The food supplement, which costs less than a quarter of a dollar per serving, was introduced by Miracle Missions in conjunction with e’Pap Zimbabwe.

Miracle Missions is a Christian organisation involved in community work around the country.

E’Pap, which is already popular in South Africa, is a pre-cooked cereal made from unrefined maize and soya bean with 28 added nutrients, to focus on addressing micronutrient deficiencies, also known as hidden hunger.

E’Pap Zimbabwe representative, Shelley Lasker said the food supplement was not only full of nutrients, but has also been formulated to improve the ability of the body to digest and break down food, ensuring full benefits in one’s entire diet.

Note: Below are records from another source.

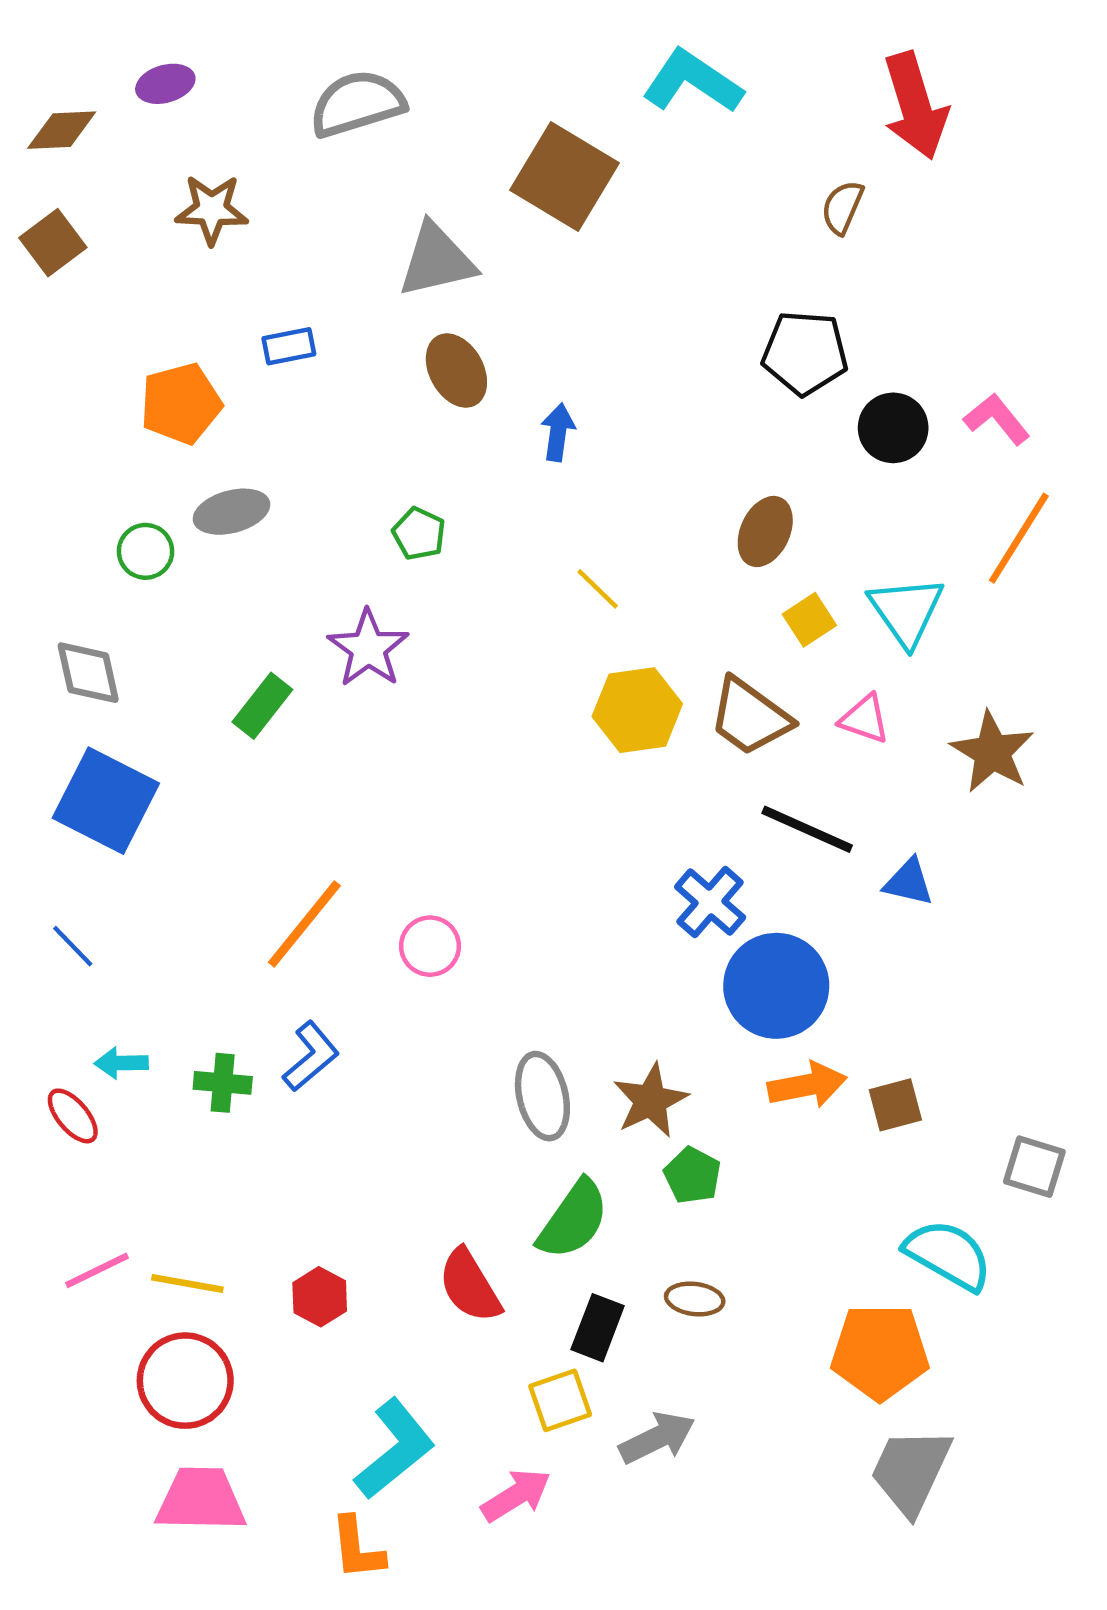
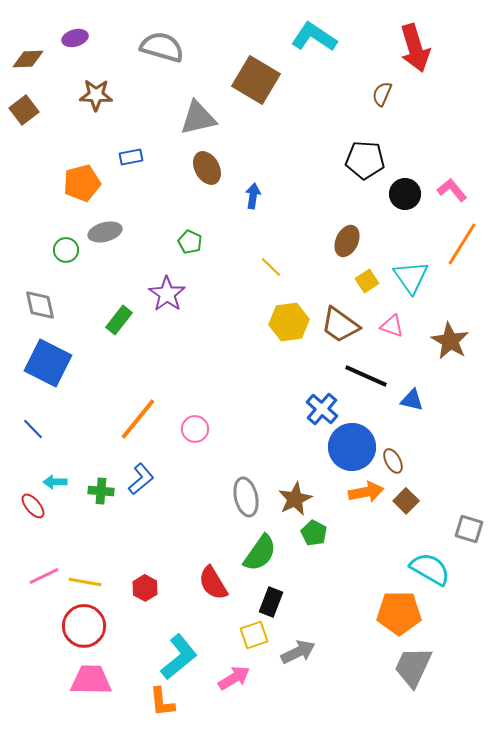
gray semicircle: (357, 104) -> (162, 47), turned 33
brown square: (895, 1105) -> (406, 501), turned -30
brown ellipse: (695, 1299) -> (393, 461), moved, turned 55

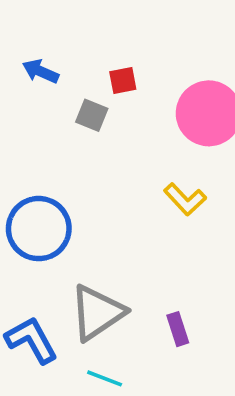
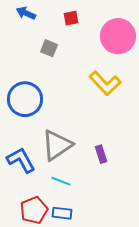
gray square: (92, 115) -> (49, 48), moved
yellow L-shape: (185, 199) -> (105, 83), size x1.4

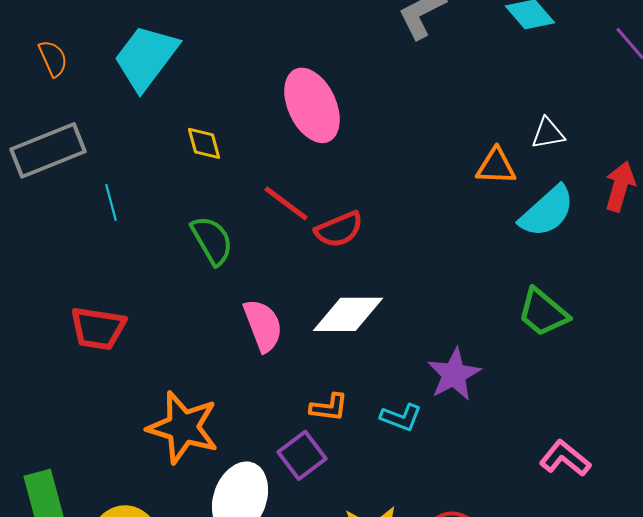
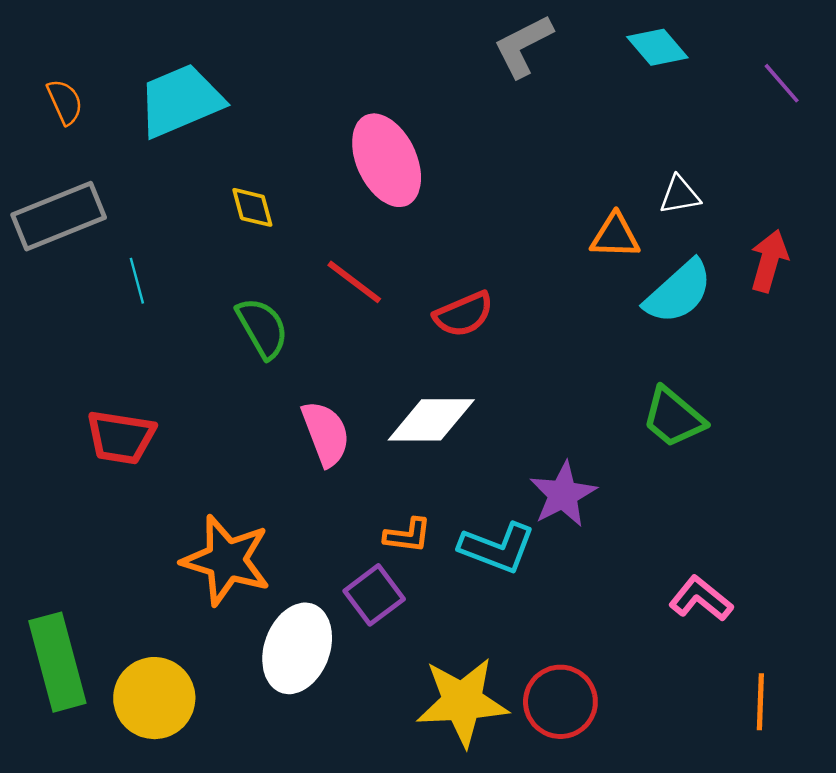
cyan trapezoid: (146, 57) -> (180, 101), turned 30
red semicircle: (339, 229) -> (464, 314), moved
cyan L-shape: (401, 417) -> (497, 548), size x1.5

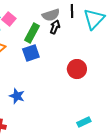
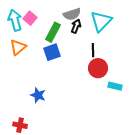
black line: (72, 11) -> (93, 50), moved
cyan triangle: (94, 19) -> (101, 21), moved
cyan rectangle: (84, 122) -> (115, 86), moved, turned 40

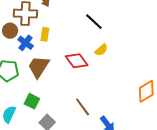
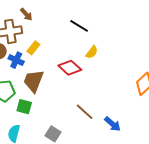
yellow rectangle: (45, 34) -> (33, 48), turned 40
green square: (32, 101) -> (24, 107), moved

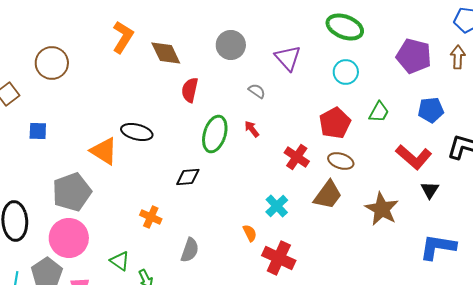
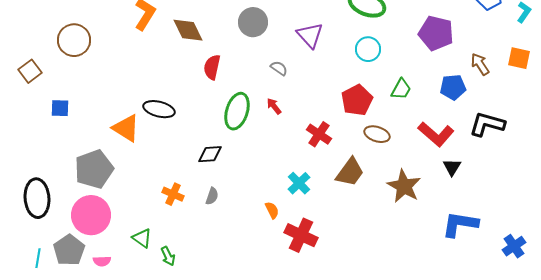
brown arrow: (458, 57) -> (480, 64), moved, turned -35
brown ellipse: (341, 161) -> (377, 134), moved
gray semicircle: (190, 250) -> (212, 196), moved, size x0.7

“E’Pap is a great tool for companies with social responsibility programmes,” she said.

The supplement comes at a time when over two million people in Zimbabwe are in need of food assistance following poor yields in most parts of the country, according to the World Food Programme (WFP).

Hunger is most prevalent in provinces such as Manicaland, Masvingo, Midlands and Matabeleland region.

Statistics from the Ministry of Health and Child Welfare indicate that about 12 000 children under the age of five die in the country yearly as a result of malnutrition.

Econocom Foods chief executive officer, Basil Kransdorff, a food expert from South Africa, said poverty has seen the emergence of a “sterile mono diet” focussed on maize meal, which does not address the daily nutrient requirements.

This, he said, was now called “hidden hunger” which e’Pap sought to address.

Hidden hunger is not the kind that comes from lack of food, but is a long-term, chronic lack of vitamins and minerals.

“Eating commercially farmed and over-processed sterile food may make us feel full, but our bodies will not ever be nutrient replete. Nutrient repleteness plays a vital role in helping human beings become functional,” Kransdorff said.